The Tragedy of the Estonian Mass Deportations has been Compounded by a Massive Miscarriage of Justice – part II
Estonia Before the Storm of Soviet Annexation and German Occupation
Last year, I took a young foreign couple on a walking tour of Tallinn. Up came the topic of the “Golden Age” of prewar Estonia. One of my guests has one parent of Estonian extraction, but my storytelling abilities were put to the task in any event, as I sought visual cues of the past on the streets of the Estonian capital to illustrate my points.
As my late mother Heldia Estam and her friends – all children of the Republic – would often recount, Estonia blossomed after gaining her independence in 1920. Our War of Independence was preceded by what Estonians call the National Awakening, which began at about the same time as the US Civil War and the emancipation of America’s slaves. This awakening brought awareness of self and increased self-confidence to the Estonians, who had been in servitude for many generations, tilling the soil of the plantations owned and run by a landed class of Germans and Swedes under Danish, German, Swedish and Polish regimes, and finally the the Russian Tsarist Empire.
Since interwar Estonian history doesn’t ring a bell with many visitors, I may have to start arranging tours of unknown Estonia that focus on the prewar period! People could thereby get a conceptual grip on this vanished landscape – a sovereign and happy era between the two Great Wars.

The Republic of Estonia turns 20 - Tartu 1938
Among other things, prewar Estonia was prettier than the battered, chaotic and worn down landscape brought upon and thereafter bequeathed to us by the Soviet occupation – one that we are working on fixing up again. Not only was independent Estonia essentially unspoiled, both in the city and the country, and much less ramshackle and eclectic in appearance than now, but the gentle era itself was a more romantic one, certainly from the perspective of the people on the street and in the countryside.
Past is Prelude - The Belle Époque of Estonian Independence
With national independence came liberty for all citizens, regardless of ethnic background or religious belief. Independence was also synonymous with nation-building.
While the twenties gave no hints of problems to come, with the ominous exception of a Soviet-sponsored coup attempt in 1924 that the Estonian police and the military managed to defuse and terminate, economic and political developments in much of the rest of Europe and in the Soviet Union took a serious turn for the worse in the thirties.

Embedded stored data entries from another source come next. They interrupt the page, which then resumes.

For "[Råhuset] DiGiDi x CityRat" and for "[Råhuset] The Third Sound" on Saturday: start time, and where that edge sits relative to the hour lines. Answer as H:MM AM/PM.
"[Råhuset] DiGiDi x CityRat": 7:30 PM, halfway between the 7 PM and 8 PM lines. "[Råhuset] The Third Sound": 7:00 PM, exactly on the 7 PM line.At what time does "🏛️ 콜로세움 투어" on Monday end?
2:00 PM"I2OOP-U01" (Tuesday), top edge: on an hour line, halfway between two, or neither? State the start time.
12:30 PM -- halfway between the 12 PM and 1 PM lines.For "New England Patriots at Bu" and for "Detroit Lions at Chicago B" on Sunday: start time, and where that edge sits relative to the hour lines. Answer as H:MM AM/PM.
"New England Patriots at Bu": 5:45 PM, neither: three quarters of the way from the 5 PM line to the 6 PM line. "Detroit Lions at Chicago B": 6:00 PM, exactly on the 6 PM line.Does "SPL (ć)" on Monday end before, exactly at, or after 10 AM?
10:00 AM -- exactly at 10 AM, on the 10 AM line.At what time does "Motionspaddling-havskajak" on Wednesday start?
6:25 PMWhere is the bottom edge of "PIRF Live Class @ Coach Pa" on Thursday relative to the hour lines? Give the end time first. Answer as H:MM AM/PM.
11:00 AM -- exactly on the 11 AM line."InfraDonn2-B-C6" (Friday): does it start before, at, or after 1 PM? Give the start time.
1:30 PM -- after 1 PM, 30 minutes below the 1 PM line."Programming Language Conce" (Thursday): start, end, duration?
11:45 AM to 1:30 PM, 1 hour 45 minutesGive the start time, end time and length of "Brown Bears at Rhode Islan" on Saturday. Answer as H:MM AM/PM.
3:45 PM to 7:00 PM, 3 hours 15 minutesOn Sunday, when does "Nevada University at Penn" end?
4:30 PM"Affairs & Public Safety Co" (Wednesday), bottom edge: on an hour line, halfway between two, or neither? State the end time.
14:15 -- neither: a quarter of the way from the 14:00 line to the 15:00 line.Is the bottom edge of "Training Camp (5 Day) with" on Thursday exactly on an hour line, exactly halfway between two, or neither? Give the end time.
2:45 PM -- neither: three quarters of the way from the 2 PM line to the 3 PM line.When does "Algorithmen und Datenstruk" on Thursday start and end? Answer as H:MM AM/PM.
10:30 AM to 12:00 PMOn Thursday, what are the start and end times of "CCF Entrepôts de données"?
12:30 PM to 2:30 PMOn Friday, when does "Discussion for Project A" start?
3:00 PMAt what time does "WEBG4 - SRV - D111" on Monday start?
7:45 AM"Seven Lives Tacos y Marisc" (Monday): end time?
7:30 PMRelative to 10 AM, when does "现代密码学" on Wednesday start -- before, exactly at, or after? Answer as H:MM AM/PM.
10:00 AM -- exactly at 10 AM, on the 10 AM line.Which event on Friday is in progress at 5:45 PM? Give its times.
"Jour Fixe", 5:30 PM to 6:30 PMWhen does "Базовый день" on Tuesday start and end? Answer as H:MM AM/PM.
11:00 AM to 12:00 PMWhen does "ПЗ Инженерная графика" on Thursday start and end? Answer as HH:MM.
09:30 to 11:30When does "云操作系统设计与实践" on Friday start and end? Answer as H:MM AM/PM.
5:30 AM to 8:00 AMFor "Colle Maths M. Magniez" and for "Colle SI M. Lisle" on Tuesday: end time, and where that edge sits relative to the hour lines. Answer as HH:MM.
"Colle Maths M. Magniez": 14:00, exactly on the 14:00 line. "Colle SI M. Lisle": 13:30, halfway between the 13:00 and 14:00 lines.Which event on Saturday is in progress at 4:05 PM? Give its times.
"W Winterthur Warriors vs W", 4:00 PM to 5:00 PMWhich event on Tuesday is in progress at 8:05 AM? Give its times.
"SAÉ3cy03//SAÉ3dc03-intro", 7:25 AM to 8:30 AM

Estonia’s Political Deficiencies Before WW II
During the thirties, Estonia too encountered political problems, becoming several notches less democratic than before during what has been named “the Silent Era”. Still, many political analysts of the present day say that Estonia’s turn away from full-fledged pluralism was relatively mild compared to what was going on at the same time in Italy, Germany, the Soviet Union, and elsewhere. As the online Estonica Encyclopedia notes, the Estonian regime of the thirties “was one of the most moderate among the similar regimes in Europe.” Estonia may have had warts on her face under the leadership of Konstantin Pats, but she wasn’t terminally disfigured, nor had she gone collectively stark raving mad, as seemed to be the case in Hitler’s Germany and Stalin’s USSR.
Comparing Estonia of the time to Stalin’s Russia or Hitler’s Germany shows that she was a substantially freer country in the thirties than they were. One likes to think that – given time – she would have made her way back to the fold of the freest nations in the world, had things been allowed to run their natural course. But then came the Molotov-Ribbentrop Pact of 1939 and the division of Eastern Europe by Berlin and Moscow. In coming years, these two would visit authoritarianism of the most absolutely virulent kind upon the Baltic States.
Instead of allowing things to run their course, letting the two dictators battle it out, and helping to clean up the mess afterwards, the Western countries then made the fateful and dark mistake of siding with Stalin against Hitler. Instead of remaining on a clean democratic tack, the Allies not only sullied themselves, but also did a major disservice to Russia as well as the Intermarum countries.
But let’s return to the way things were in Estonia during the second half of the thirties. The system of political pluralism had indeed been suspended by Pats, but at the same time, freedoms weren’t restricted in Estonia in a heavy-handedly draconian way either. Until the period when Soviet troops were allowed into the country in late 1939, residents could always leave the country and return to it. Conditions were not the dreadful ones of North Korea nor of Argentina under the junta. It was possible for the common man and woman to live and even prosper in pre-war Estonia. Most people were happy or reasonably happy, and – without trying to make things appear politically better than they were – the democratic reforms that were needed would hopefully have come.
At the time, Estonia was predominantly a farming society with a strong cooperative tradition, similar to that of the Scandinavians and some of the present-day dairy farmers of Vermont. At the same time that the number of businesses and enterprises was on the increase, Estonia of the late thirties remained largely a well-functioning rural subsistence society, even if Estonian soils as a rule are not of the “black earth” kind that some countries enjoy. Estonians were industrious, and while their quality of life was comparatively modest, it was being improved upon, step by step. Estonia didn’t lag far behind Finland next door, which had gotten a head start in the previous century, and which had never known the bondage of serfdom.